(TASKS TO COMPLETE):
1 > From the Wormely Creek forum thread, copy the section that opens with the words containing "Hey I will be" and closes with "(Jun 5, 2006)".
2 > Check each statement below against the Wormely Creek forum thread. Answer yes or no and quote the words that settle it.
(a) The ditch is said to be about 1.2 miles away.
(b) Launching at Chesapeake yachts costs nothing.
(c) One reply advises staying in the creek rather than going to the ditch.

(TEXT SHOWN):
────────────────────
# Old Wormely Creek



## KoreanFisher (Sep 29, 2009)

Hey I will be hitting up Wormely creek on Friday morning. wanted to know if anybody knows if i should stay within the creek or if i should paddle out to teh main part of the york?? I really would like to paddle out to the pipeline past the hot ditch. Anyone know about how far that is?

Any tips are greatly appreciated.


----------



## basstardo (Jun 5, 2006)

About 1.2 miles to the ditch, almost 1.8-.9 miles to the Amoco pier. Creek is so cold you won't have much luck there, especially with this cold snap. Best bet would be the ditch.


----------



## KoreanFisher (Sep 29, 2009)

THANKS FOR THE INFO!! Is there anywhere closer to the hot ditch I could launch???


----------



## fishinfanatic (Jan 23, 2008)

chesapeake yachts. its $10 to launch though, coming from moses grandy trail it's millville rd. you drive straight and end up at a dirt road follow the road. mapquest millville rd, chesapeake.
────────────────────
(DATA SECTION):

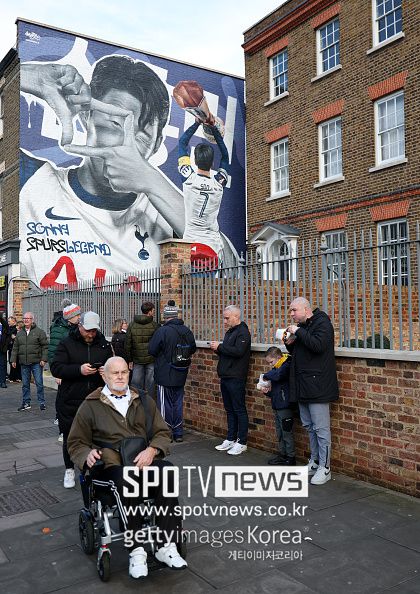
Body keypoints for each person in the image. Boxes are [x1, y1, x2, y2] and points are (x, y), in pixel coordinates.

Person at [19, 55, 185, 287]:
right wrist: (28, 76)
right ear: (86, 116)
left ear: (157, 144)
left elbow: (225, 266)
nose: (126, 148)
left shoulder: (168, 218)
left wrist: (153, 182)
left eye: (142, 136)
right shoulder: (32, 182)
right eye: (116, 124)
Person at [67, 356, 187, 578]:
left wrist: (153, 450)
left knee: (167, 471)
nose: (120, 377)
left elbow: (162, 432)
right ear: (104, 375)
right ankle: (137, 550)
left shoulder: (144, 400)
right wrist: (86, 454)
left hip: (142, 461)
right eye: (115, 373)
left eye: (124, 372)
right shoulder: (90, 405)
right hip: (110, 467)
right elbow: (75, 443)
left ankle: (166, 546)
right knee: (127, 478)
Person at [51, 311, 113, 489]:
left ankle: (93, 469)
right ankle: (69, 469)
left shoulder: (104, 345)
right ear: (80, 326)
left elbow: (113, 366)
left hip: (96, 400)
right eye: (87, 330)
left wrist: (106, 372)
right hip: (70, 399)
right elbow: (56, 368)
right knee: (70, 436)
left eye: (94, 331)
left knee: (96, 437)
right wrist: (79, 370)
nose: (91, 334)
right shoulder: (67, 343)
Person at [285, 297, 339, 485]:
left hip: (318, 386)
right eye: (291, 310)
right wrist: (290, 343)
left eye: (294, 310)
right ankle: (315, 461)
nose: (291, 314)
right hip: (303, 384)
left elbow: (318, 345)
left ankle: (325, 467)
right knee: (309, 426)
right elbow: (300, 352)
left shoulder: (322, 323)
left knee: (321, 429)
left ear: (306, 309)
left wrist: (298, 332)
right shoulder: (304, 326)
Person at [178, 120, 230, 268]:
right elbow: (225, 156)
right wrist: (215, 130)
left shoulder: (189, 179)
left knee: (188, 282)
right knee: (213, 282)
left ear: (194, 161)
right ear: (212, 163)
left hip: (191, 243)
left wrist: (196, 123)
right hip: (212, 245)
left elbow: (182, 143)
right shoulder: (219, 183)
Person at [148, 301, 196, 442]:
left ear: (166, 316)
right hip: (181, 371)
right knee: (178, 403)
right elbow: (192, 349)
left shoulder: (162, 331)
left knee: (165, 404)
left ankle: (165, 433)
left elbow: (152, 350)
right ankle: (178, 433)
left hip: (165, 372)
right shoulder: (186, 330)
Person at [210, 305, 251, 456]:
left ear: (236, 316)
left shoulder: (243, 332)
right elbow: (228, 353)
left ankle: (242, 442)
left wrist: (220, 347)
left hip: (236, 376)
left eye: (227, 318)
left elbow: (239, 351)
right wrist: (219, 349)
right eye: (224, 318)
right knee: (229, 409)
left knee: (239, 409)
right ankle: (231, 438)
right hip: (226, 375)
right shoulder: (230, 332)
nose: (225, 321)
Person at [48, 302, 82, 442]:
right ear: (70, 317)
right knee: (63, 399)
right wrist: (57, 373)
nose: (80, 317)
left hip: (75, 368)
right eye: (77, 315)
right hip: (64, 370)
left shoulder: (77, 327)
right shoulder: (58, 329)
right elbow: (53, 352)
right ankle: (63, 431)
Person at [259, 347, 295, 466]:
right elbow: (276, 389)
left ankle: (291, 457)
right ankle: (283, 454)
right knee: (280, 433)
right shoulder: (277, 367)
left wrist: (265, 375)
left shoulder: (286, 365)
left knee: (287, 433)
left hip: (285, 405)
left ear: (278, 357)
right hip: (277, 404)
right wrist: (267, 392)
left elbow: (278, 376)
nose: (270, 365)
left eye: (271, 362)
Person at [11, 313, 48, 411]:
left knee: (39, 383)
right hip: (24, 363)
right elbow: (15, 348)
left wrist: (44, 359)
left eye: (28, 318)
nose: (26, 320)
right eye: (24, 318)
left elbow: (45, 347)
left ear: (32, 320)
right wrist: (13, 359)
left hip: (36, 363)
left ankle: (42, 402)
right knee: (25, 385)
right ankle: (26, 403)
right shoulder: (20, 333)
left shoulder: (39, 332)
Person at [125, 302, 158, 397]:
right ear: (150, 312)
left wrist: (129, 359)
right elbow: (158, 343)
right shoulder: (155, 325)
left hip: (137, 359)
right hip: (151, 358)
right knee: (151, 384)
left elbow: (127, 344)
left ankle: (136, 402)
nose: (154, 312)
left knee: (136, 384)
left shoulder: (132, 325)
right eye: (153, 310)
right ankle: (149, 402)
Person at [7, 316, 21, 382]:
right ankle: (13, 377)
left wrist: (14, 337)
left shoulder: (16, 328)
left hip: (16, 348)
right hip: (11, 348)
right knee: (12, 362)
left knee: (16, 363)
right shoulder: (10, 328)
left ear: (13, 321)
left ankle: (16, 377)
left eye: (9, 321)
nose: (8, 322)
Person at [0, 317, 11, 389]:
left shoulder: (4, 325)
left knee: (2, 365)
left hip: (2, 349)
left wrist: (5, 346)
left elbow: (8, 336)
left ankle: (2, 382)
────────────────────
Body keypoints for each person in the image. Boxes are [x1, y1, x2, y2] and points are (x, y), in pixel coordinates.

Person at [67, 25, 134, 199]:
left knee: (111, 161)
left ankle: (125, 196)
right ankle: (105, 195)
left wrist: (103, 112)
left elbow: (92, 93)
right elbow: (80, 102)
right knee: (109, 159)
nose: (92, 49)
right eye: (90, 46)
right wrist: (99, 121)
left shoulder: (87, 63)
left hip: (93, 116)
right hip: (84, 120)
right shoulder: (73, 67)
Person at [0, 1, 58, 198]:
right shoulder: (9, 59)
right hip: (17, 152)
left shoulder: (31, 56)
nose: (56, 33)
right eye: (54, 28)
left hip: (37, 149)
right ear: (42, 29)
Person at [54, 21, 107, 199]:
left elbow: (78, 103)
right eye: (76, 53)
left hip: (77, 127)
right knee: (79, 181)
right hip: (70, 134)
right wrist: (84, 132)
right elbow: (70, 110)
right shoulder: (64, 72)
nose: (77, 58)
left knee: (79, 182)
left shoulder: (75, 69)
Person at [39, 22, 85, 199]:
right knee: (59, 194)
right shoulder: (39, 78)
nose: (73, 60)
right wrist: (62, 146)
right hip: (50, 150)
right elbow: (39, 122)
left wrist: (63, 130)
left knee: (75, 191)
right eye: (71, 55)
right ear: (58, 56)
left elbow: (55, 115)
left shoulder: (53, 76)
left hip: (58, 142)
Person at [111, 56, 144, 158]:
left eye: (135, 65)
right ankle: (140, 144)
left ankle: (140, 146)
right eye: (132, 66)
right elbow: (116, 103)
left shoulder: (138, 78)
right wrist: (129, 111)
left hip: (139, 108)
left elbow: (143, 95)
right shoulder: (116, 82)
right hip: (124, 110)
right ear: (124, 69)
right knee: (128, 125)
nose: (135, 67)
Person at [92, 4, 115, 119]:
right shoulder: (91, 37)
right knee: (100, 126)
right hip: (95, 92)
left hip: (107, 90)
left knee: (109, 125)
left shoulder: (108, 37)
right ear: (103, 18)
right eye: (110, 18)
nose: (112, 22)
────────────────────
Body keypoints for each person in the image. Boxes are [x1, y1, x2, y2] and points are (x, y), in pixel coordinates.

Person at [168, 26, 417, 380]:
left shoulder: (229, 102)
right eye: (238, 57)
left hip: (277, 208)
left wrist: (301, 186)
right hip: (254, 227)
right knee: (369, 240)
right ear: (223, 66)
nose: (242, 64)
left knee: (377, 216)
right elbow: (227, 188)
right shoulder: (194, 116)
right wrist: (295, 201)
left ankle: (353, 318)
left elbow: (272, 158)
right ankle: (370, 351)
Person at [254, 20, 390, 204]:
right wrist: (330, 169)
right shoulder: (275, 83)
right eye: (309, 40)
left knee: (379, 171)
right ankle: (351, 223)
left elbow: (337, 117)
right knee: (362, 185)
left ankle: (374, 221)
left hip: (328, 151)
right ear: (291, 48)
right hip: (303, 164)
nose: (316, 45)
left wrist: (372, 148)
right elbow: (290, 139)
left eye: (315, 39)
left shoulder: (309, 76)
────────────────────
(ANSWERS TO EACH TASK):
1 >
Hey I will be hitting up Wormely creek on Friday morning. wanted to know if anybody knows if i should stay within the creek or if i should paddle out to teh main part of the york?? I really would like to paddle out to the pipeline past the hot ditch. Anyone know about how far that is?

Any tips are greatly appreciated.


----------



## basstardo (Jun 5, 2006)

2 >
(a) Yes: "About 1.2 miles to the ditch"
(b) No: "its $10 to launch though"
(c) No: "Best bet would be the ditch."